How To Choose The Right Mortgage & Housing Loan

November 16th, 2008 7:54 AM by Banking88

Buying a house or property is the largest investment for most people. And unless you belong to the super rich category, you will most likely be financing your purchase with a housing loan or mortgage. Taking a housing loan is thus an important life decision. But most of us are not financial savvy enough to choose the right mortgage and loan package that suits ourselves. Many in fact just simply rely on the recommendation by the developer or friends who may not necessarily give them the best advice.

So how do we choose the right loan package? Here are some useful tips for you:

1. Compare the interest rates
This is easier said than done because banks typically packaged the loan differently and they offer different rates for different period of the loan. For example, they may have 3% for the first two years, BLR - 1% for the next three years, then BLR + 0.5% for the subsquent years.

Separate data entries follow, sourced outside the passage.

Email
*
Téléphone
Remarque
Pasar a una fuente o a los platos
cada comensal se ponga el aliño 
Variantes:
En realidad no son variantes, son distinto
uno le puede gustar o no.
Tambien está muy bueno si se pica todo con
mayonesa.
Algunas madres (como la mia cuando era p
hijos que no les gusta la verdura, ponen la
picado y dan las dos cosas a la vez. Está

So it’s really hard to compare across the different banks. In my opinion, as long as the rates are fairly similar, don’t waste excessive time doing the comparison. What’s more important is to go for a daily calculation, not monthly.

2. Flexibility
Always opt for a flexible loan wherever possible. Some banks offered a combined loan & savings account where all your excess money in your account reduces your loan amount and interest automatically. Some others offer a stand alone loan account where you have to manually deposit extra money in order to lower your loan and interest. Obviously, the former is much more convenient.

3. Promotion Packages
If you are buying from the developer or refinancing an existing loan, do take into consideration the promotions offered. The developer may have tied up with certain banks to offer interest deferrment scheme or stamp duty waiver. And some banks may have attractive package for refinancing like zero moving cost.

4. Early Settlement Penalty
If you are buying a property for short term investment (2 - 3 years) like I normally do, remember to check with your bank the early loan settlement penalty. Banks normally set a minimum period of 5 years from initial or full draw down (to ensure they can make enough money from you) before you can settle your loan completely without any charges. The early settlement is usually set between 3 - 5% of approved loan amount which is rather sizeable. But I have actually come across a bank which just charged a fixed penalty of RM2,000 for early settlement. That’s a huge savings which add to your profit significantly.

5. Margin of Financing
Different banks may adopt different risk and may offer you different margin of financing. Personally, I always go for the maximum margin of financing to gain the best leverage to maximize the rate of return. But then again, if you are a retiree or close to retirement, you may not want to take on so much debt like I do.

Beyond this, the most important thing is to NEGOTIATE! You are the client to the bank and everything is negotiable, from the interest rates (YES), margin of financing to the early settlement penalty. Never ever accept the bank’s offer without negotiating!